One new tactic both to encourage people to get shots and to resume their public activities is the appearance of signs in some businesses saying that “our employees are vaccinated (regnum.ru/news/3291269.html). But these aren’t having a major effect. East of the Urals, the situation has deteriorated (regnum.ru/news/3290839.html and nazaccent.ru/content/35878-ysyah-v-yakutii-otmetyat-v-zaochnom.html).
Indeed, for the country as a whole, today Russia approach 10,000 infections for the first time since March. Officials reported registering 9977 new cases of infection and 379 new deaths from the coronavirus over the last 24 hours, with new spikes in Moscow and St. Petersburg leading the way (t.me/COVID2019_official/3028).

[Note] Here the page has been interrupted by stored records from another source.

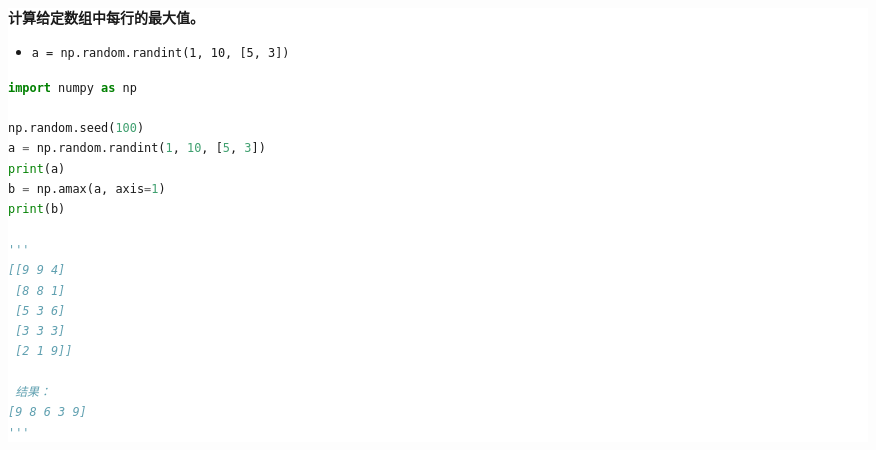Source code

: **计算给定数组中每行的最大值。**

- `a = np.random.randint(1, 10, [5, 3])`

```python
import numpy as np

np.random.seed(100)
a = np.random.randint(1, 10, [5, 3])
print(a)
b = np.amax(a, axis=1)
print(b)

'''
[[9 9 4]
 [8 8 1]
 [5 3 6]
 [3 3 3]
 [2 1 9]]
 
 结果：
[9 8 6 3 9]
'''
```

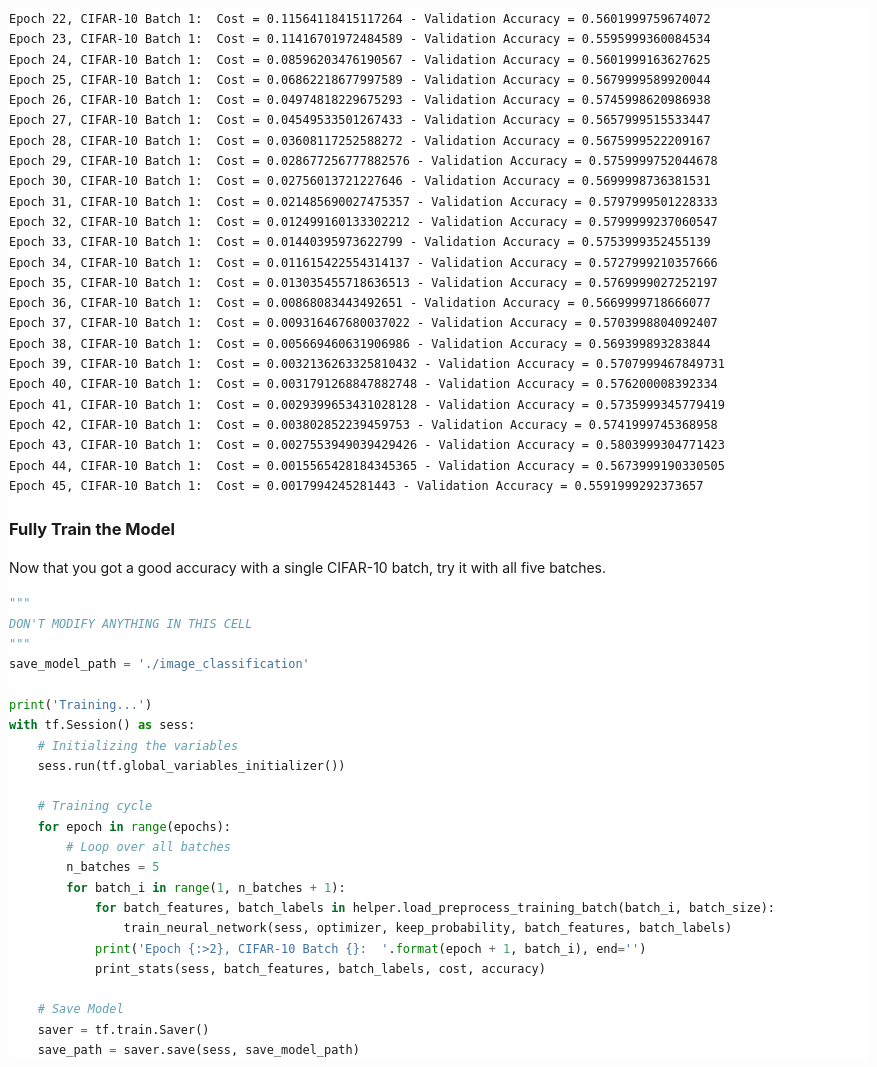     Epoch 22, CIFAR-10 Batch 1:  Cost = 0.11564118415117264 - Validation Accuracy = 0.5601999759674072
    Epoch 23, CIFAR-10 Batch 1:  Cost = 0.11416701972484589 - Validation Accuracy = 0.5595999360084534
    Epoch 24, CIFAR-10 Batch 1:  Cost = 0.08596203476190567 - Validation Accuracy = 0.5601999163627625
    Epoch 25, CIFAR-10 Batch 1:  Cost = 0.06862218677997589 - Validation Accuracy = 0.5679999589920044
    Epoch 26, CIFAR-10 Batch 1:  Cost = 0.04974818229675293 - Validation Accuracy = 0.5745998620986938
    Epoch 27, CIFAR-10 Batch 1:  Cost = 0.04549533501267433 - Validation Accuracy = 0.5657999515533447
    Epoch 28, CIFAR-10 Batch 1:  Cost = 0.03608117252588272 - Validation Accuracy = 0.5675999522209167
    Epoch 29, CIFAR-10 Batch 1:  Cost = 0.028677256777882576 - Validation Accuracy = 0.5759999752044678
    Epoch 30, CIFAR-10 Batch 1:  Cost = 0.02756013721227646 - Validation Accuracy = 0.5699998736381531
    Epoch 31, CIFAR-10 Batch 1:  Cost = 0.021485690027475357 - Validation Accuracy = 0.5797999501228333
    Epoch 32, CIFAR-10 Batch 1:  Cost = 0.012499160133302212 - Validation Accuracy = 0.5799999237060547
    Epoch 33, CIFAR-10 Batch 1:  Cost = 0.01440395973622799 - Validation Accuracy = 0.5753999352455139
    Epoch 34, CIFAR-10 Batch 1:  Cost = 0.011615422554314137 - Validation Accuracy = 0.5727999210357666
    Epoch 35, CIFAR-10 Batch 1:  Cost = 0.013035455718636513 - Validation Accuracy = 0.5769999027252197
    Epoch 36, CIFAR-10 Batch 1:  Cost = 0.00868083443492651 - Validation Accuracy = 0.5669999718666077
    Epoch 37, CIFAR-10 Batch 1:  Cost = 0.009316467680037022 - Validation Accuracy = 0.5703998804092407
    Epoch 38, CIFAR-10 Batch 1:  Cost = 0.005669460631906986 - Validation Accuracy = 0.569399893283844
    Epoch 39, CIFAR-10 Batch 1:  Cost = 0.0032136263325810432 - Validation Accuracy = 0.5707999467849731
    Epoch 40, CIFAR-10 Batch 1:  Cost = 0.0031791268847882748 - Validation Accuracy = 0.576200008392334
    Epoch 41, CIFAR-10 Batch 1:  Cost = 0.0029399653431028128 - Validation Accuracy = 0.5735999345779419
    Epoch 42, CIFAR-10 Batch 1:  Cost = 0.003802852239459753 - Validation Accuracy = 0.5741999745368958
    Epoch 43, CIFAR-10 Batch 1:  Cost = 0.0027553949039429426 - Validation Accuracy = 0.5803999304771423
    Epoch 44, CIFAR-10 Batch 1:  Cost = 0.0015565428184345365 - Validation Accuracy = 0.5673999190330505
    Epoch 45, CIFAR-10 Batch 1:  Cost = 0.0017994245281443 - Validation Accuracy = 0.5591999292373657
    

### Fully Train the Model
Now that you got a good accuracy with a single CIFAR-10 batch, try it with all five batches.


```python
"""
DON'T MODIFY ANYTHING IN THIS CELL
"""
save_model_path = './image_classification'

print('Training...')
with tf.Session() as sess:
    # Initializing the variables
    sess.run(tf.global_variables_initializer())
    
    # Training cycle
    for epoch in range(epochs):
        # Loop over all batches
        n_batches = 5
        for batch_i in range(1, n_batches + 1):
            for batch_features, batch_labels in helper.load_preprocess_training_batch(batch_i, batch_size):
                train_neural_network(sess, optimizer, keep_probability, batch_features, batch_labels)
            print('Epoch {:>2}, CIFAR-10 Batch {}:  '.format(epoch + 1, batch_i), end='')
            print_stats(sess, batch_features, batch_labels, cost, accuracy)
            
    # Save Model
    saver = tf.train.Saver()
    save_path = saver.save(sess, save_model_path)
```
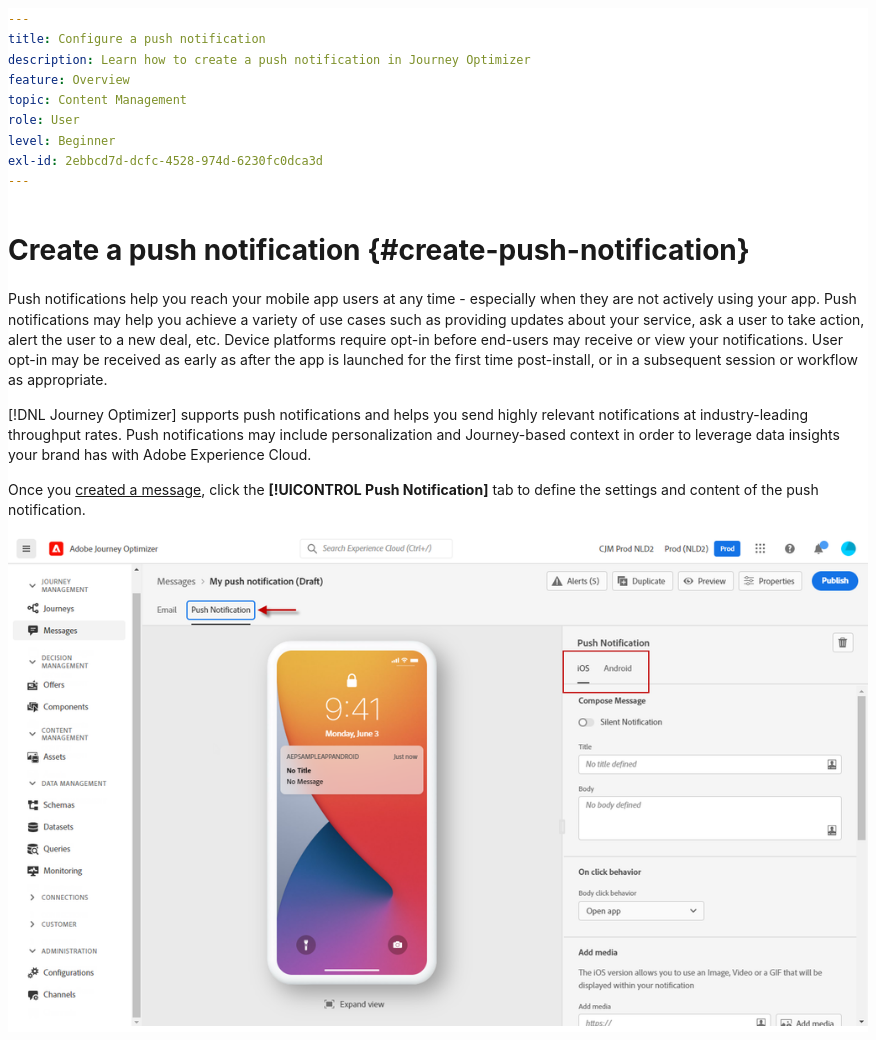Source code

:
 ```yaml
---
title: Configure a push notification
description: Learn how to create a push notification in Journey Optimizer
feature: Overview
topic: Content Management
role: User
level: Beginner
exl-id: 2ebbcd7d-dcfc-4528-974d-6230fc0dca3d
---
```

# Create a push notification {#create-push-notification}

Push notifications help you reach your mobile app users at any time - especially when they are not actively using your app. Push notifications may help you achieve a variety of use cases such as providing updates about your service, ask a user to take action, alert the user to a new deal, etc. Device platforms require opt-in before end-users may receive or view your notifications. User opt-in may be received as early as after the app is launched for the first time post-install, or in a subsequent session or workflow as appropriate. 

[!DNL Journey Optimizer] supports push notifications and helps you send highly relevant notifications at industry-leading throughput rates. Push notifications may include personalization and Journey-based context in order to leverage data insights your brand has with Adobe Experience Cloud.

Once you [created a message](create-message.md), click the **[!UICONTROL Push Notification]** tab to define the settings and content of the push notification. 

![](assets/create-content-push.png)
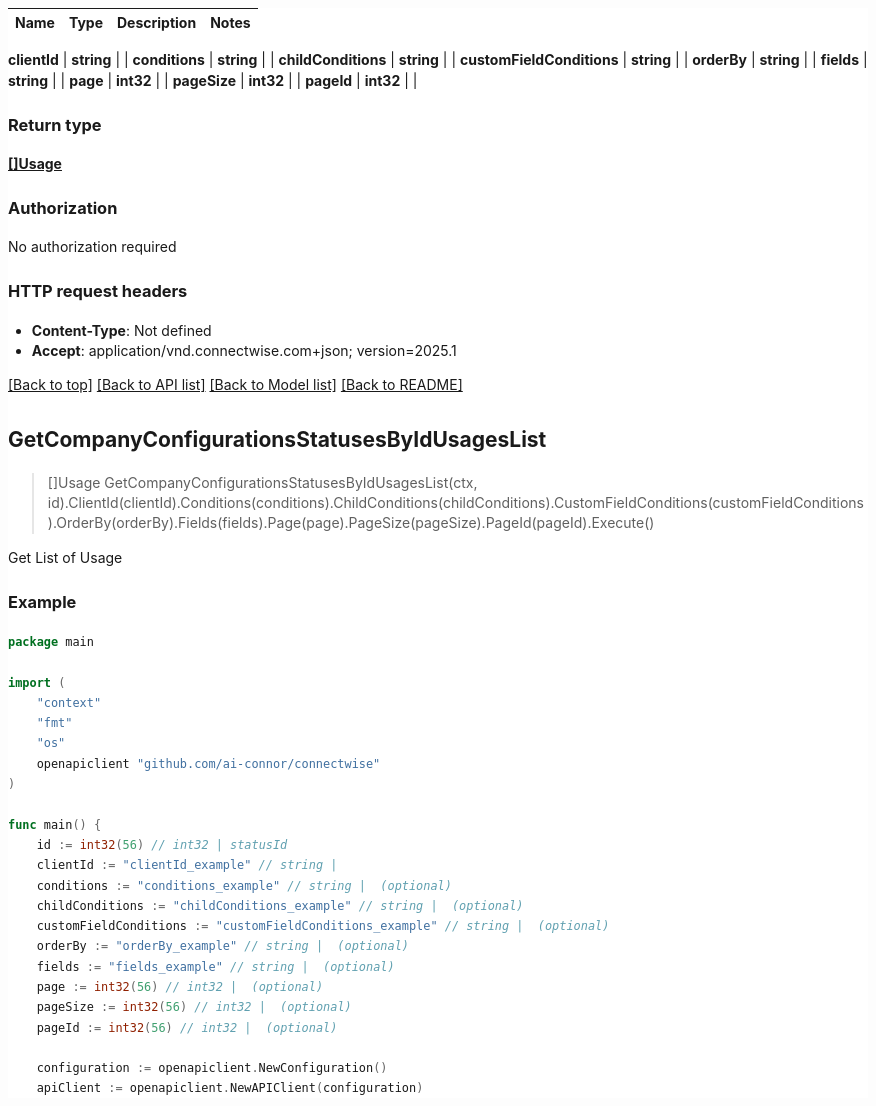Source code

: 
Name | Type | Description  | Notes
------------- | ------------- | ------------- | -------------

 **clientId** | **string** |  | 
 **conditions** | **string** |  | 
 **childConditions** | **string** |  | 
 **customFieldConditions** | **string** |  | 
 **orderBy** | **string** |  | 
 **fields** | **string** |  | 
 **page** | **int32** |  | 
 **pageSize** | **int32** |  | 
 **pageId** | **int32** |  | 

### Return type

[**[]Usage**](Usage.md)

### Authorization

No authorization required

### HTTP request headers

- **Content-Type**: Not defined
- **Accept**: application/vnd.connectwise.com+json; version=2025.1

[[Back to top]](#) [[Back to API list]](../README.md#documentation-for-api-endpoints)
[[Back to Model list]](../README.md#documentation-for-models)
[[Back to README]](../README.md)


## GetCompanyConfigurationsStatusesByIdUsagesList

> []Usage GetCompanyConfigurationsStatusesByIdUsagesList(ctx, id).ClientId(clientId).Conditions(conditions).ChildConditions(childConditions).CustomFieldConditions(customFieldConditions).OrderBy(orderBy).Fields(fields).Page(page).PageSize(pageSize).PageId(pageId).Execute()

Get List of Usage

### Example

```go
package main

import (
	"context"
	"fmt"
	"os"
	openapiclient "github.com/ai-connor/connectwise"
)

func main() {
	id := int32(56) // int32 | statusId
	clientId := "clientId_example" // string | 
	conditions := "conditions_example" // string |  (optional)
	childConditions := "childConditions_example" // string |  (optional)
	customFieldConditions := "customFieldConditions_example" // string |  (optional)
	orderBy := "orderBy_example" // string |  (optional)
	fields := "fields_example" // string |  (optional)
	page := int32(56) // int32 |  (optional)
	pageSize := int32(56) // int32 |  (optional)
	pageId := int32(56) // int32 |  (optional)

	configuration := openapiclient.NewConfiguration()
	apiClient := openapiclient.NewAPIClient(configuration)
```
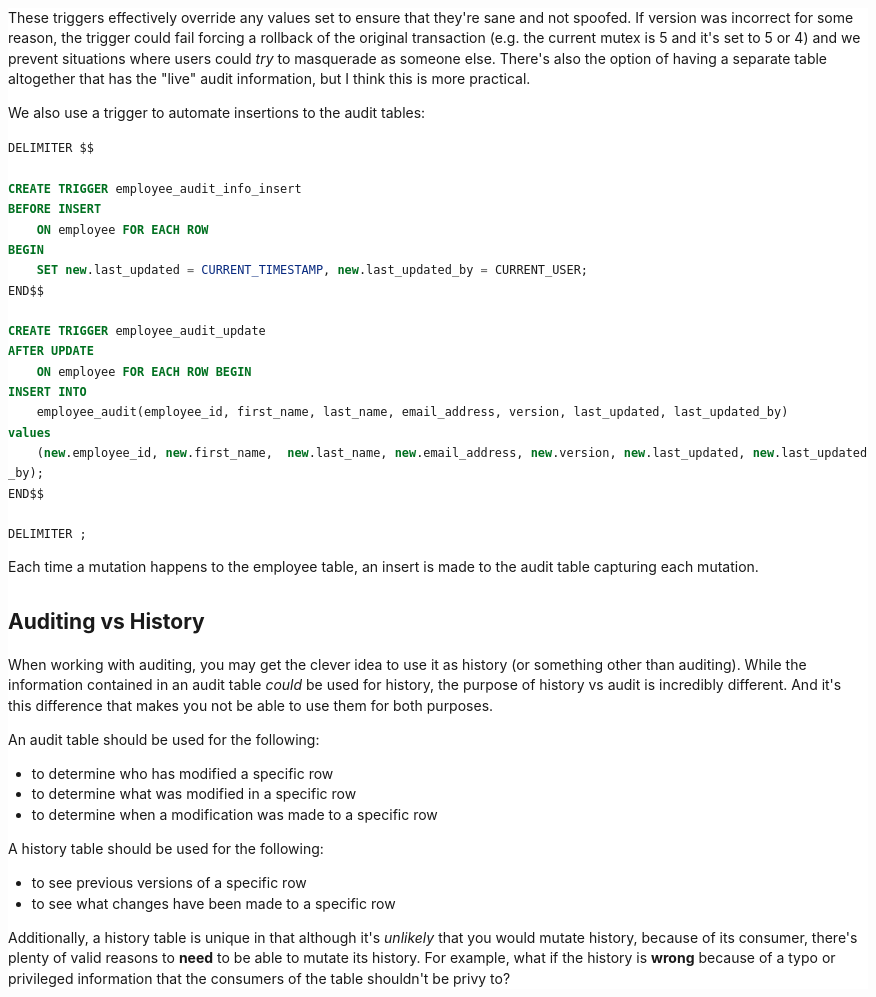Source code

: These triggers effectively override any values set to ensure that they're sane and not spoofed. If version was incorrect for some reason, the trigger could fail forcing a rollback of the original transaction (e.g. the current mutex is 5 and it's set to 5 or 4) and we prevent situations where users could _try_ to masquerade as someone else. There's also the option of having a separate table altogether that has the "live" audit information, but I think this is more practical.

We also use a trigger to automate insertions to the audit tables:

```sql
DELIMITER $$

CREATE TRIGGER employee_audit_info_insert
BEFORE INSERT
    ON employee FOR EACH ROW
BEGIN
    SET new.last_updated = CURRENT_TIMESTAMP, new.last_updated_by = CURRENT_USER;
END$$

CREATE TRIGGER employee_audit_update
AFTER UPDATE
    ON employee FOR EACH ROW BEGIN
INSERT INTO
    employee_audit(employee_id, first_name, last_name, email_address, version, last_updated, last_updated_by)
values
    (new.employee_id, new.first_name,  new.last_name, new.email_address, new.version, new.last_updated, new.last_updated_by);
END$$

DELIMITER ;
```

Each time a mutation happens to the employee table, an insert is made to the audit table capturing each mutation.

## Auditing vs History

When working with auditing, you may get the clever idea to use it as history (or something other than auditing). While the information contained in an audit table _could_ be used for history, the purpose of history vs audit is incredibly different. And it's this difference that makes you not be able to use them for both purposes.

An audit table should be used for the following:

- to determine who has modified a specific row
- to determine what was modified in a specific row
- to determine when a modification was made to a specific row

A history table should be used for the following:

- to see previous versions of a specific row
- to see what changes have been made to a specific row

Additionally, a history table is unique in that although it's _unlikely_ that you would mutate history, because of its consumer, there's plenty of valid reasons to __need__ to be able to mutate its history. For example, what if the history is __wrong__ because of a typo or privileged information that the consumers of the table shouldn't be privy to?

The Duma passed a measure including the coronavirus vaccine in the list of vaccines Russians are supposed to get annually, but in doing so, it specified that the measure does not impose a requirement that they do so. The only change is that now the shots will be paid for out of the regular budget rather than from reserve funds (regnum.ru/news/3291418.html and nakanune.ru/articles/117079/).
Nonetheless, LDPR leader Vladimir Zhirinovsky suggested that Russia is on its way to making the vaccination mandatory given that so many have still refused to get their shots and that the pandemic appears to be making a comeback (regnum.ru/news/3290984.html). Officials also said that the one-dose Sputnik-Lite will be used primarily on the young (regnum.ru/news/3291516.html).
Elsewhere on the vaccine front, experts say conspiracy theorists are only encouraging people to remain unvaccinated (mk.ru/social/2021/06/08/glavnye-feyki-o-koronaviruse-vakcinu-ronyayut-iz-organizma.html), epidemiologists are predicting that people will need to be revaccinated every six months (ng.ru/health/2021-06-08/8_8168_vaccination.html), and some locations are running short or completely out of the vaccine (nakanune.ru/news/2021/6/8/22604693/).
Meanwhile, in other pandemic-related developments in Russia today,
· Moscow’s Buddhist community carried out a ritual designed to expel the virus from Russia (asiarussia.ru/news/27826/).
· Russian tourist officials say ever more foreigners, including from India, are seeking to come to Russia to be inoculated against the coronavirus (regnum.ru/news/3290722.html).
· And commentators say the pandemic is hanging over the Duma election campaign but is not yet having a clear impact one way or the other (vedomosti.ru/politics/articles/2021/06/08/873461-v-koronavirus).